Second is what McDonnell's intervention revealed—that whatever fierce divides exist between Corbynites and Labour centrists, the former desperately need the latter to stay on board. Barrow MP John Woodcock has already cited his belief that "anti-Semitism is being tolerated" (as well as claiming that he cannot "expect a fear hearing" on recent harassment allegations) in his resignation letter from the Party.

McDonnell knows that were action to be taken against Hodge on such a sensitive issue, it could provoke more centrist MPs to head for the exit. At a time when Blairites are wondering what where their 'red line' is, Labour's anti-Semitism row risks making their decision for them.

There should be no doubt at all just how much Corbynites despise Labour centrists—and vice versa. This is not so much an unhappy marriage as a forced one. Many Corbyn supporters regard Tony Blair as a war criminal and Blairites as Tories with red rosettes.

However, the leadership is desperate to avoid a centrist breakaway that could draw votes away from Labour, potentially handing victory to the Conservatives on a plate, as left-wing journalists have warned.

Labour has already devoured the Green vote, is struggling in Scotland and may have maxed out what support it can get from Tory Remainers. It needs to hold on to what it has. That means keeping Blairite MPs on board—but only until a general election. Once in power, Labour centrists would be the enemy.

To understand this contradictory stance, we have to remember that Corbyn and McDonnell never for one moment dreamt they would ever get near power. Having spent decades lingering in dishevelled corridors, locked outside committee rooms, they suddenly find themselves inside the inner sanctum, the front bench reserved for their people.

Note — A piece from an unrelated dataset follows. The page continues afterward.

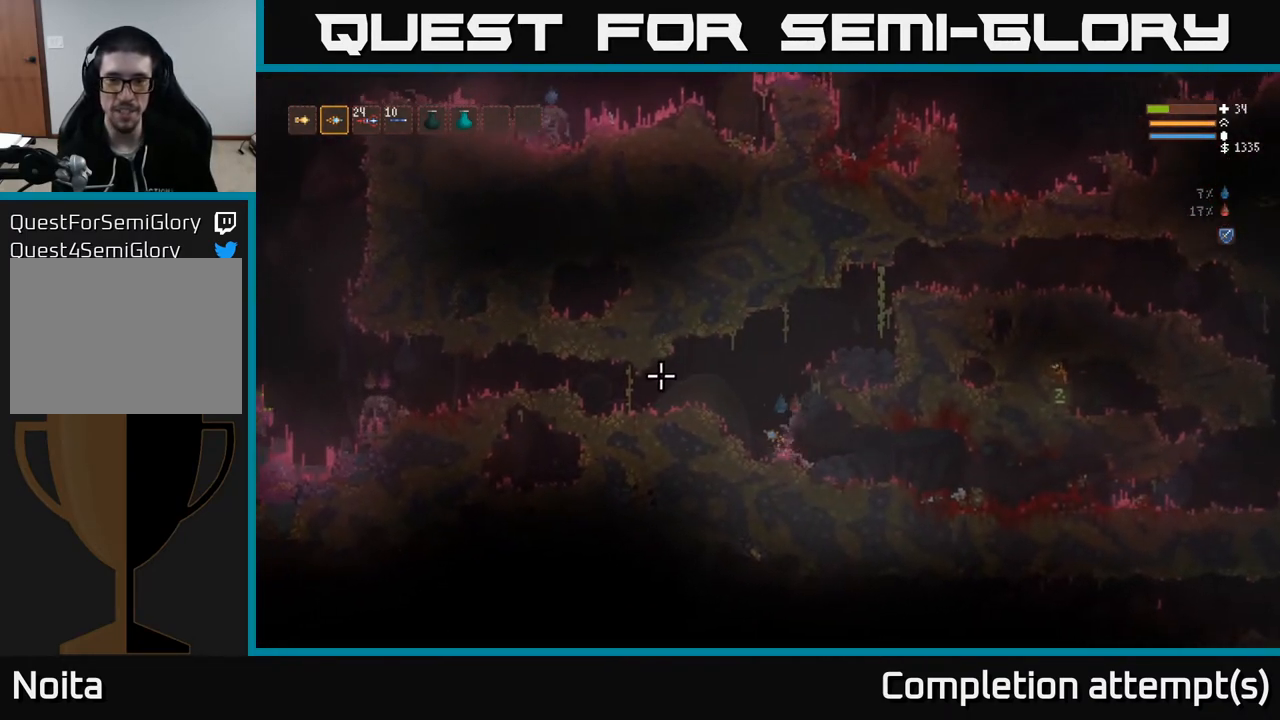
{"buttons": [], "left_stick": "left", "right_stick": "left", "events": [[33, "right_stick", "left"], [300, "left_stick", "left"]]}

The chance to seize the commanding heights of political and economic power has never existed before, and may never exist again. They do not want to do anything that could imperil it—be that backing another Brexit referendum, or sparking a centrist breakaway.

But equally, once in power, their time on the throne would not be assured. Corbyn and McDonnell are ageing. They are unlikely to have a secure parliamentary majority. Powerful interests would be determined to see them fail and fall swiftly. A future government could undo whatever reforms they made.

What Corbyn and McDonnell want is a dramatic transformation of economic power and control that cannot be reversed—to entrench democratic socialism and economic democracy at lightning speed.

This makes centrist Labour MPs an existential threat. They could obstruct McDonnell's socialist agenda while defeating Corbyn on foreign policy. This leaves Corbynites in a bind: they need the centrists on board until an election, but they need them out immediately afterwards.

They would like to deselect them so they cannot obstruct a Corbyn government—but making deselections easier risks sparking a breakaway party.

So far the strategy has been “boiling the frog”—gradually raising the heat without the alerting the centrists to the fact they are being cooked alive.

This requires triangulation: the old Blairite strategy of taking a middle line that appeals to people on both sides of a debate—the Party's 'tactical ambiguity' on Brexit, for example.

But the IHRA row reveals the third dynamic that is wrecking this approach—Corbynites keep lifting the centrist frog from the saucepan and chucking it in the deep fat fryer. On Brexit, Corbyn can triangulate—Eurosceptic he may be, but he is not passionately so. On the issues closest to his heart, no triangulation is possible.

Corbyn is who he is—his views have never changed. This is his strength and his weakness, his appeal and his repellent: he cannot back down on his core issues, and when he tries to it comes across as pretence. Triangulation thus falters - he sticks to his guns. Corbynite activists double down on social media and in local branches by launching full throttle assaults on dissenters. Those dissenters ask themselves why they stay.

Labour will stagger from one row to the next until the centrists either flee or are driven out. The Tories are in a similar mess, riven between hard Brexiters and Remainers. Britain's future belongs to whichever loveless family can hold out the longest.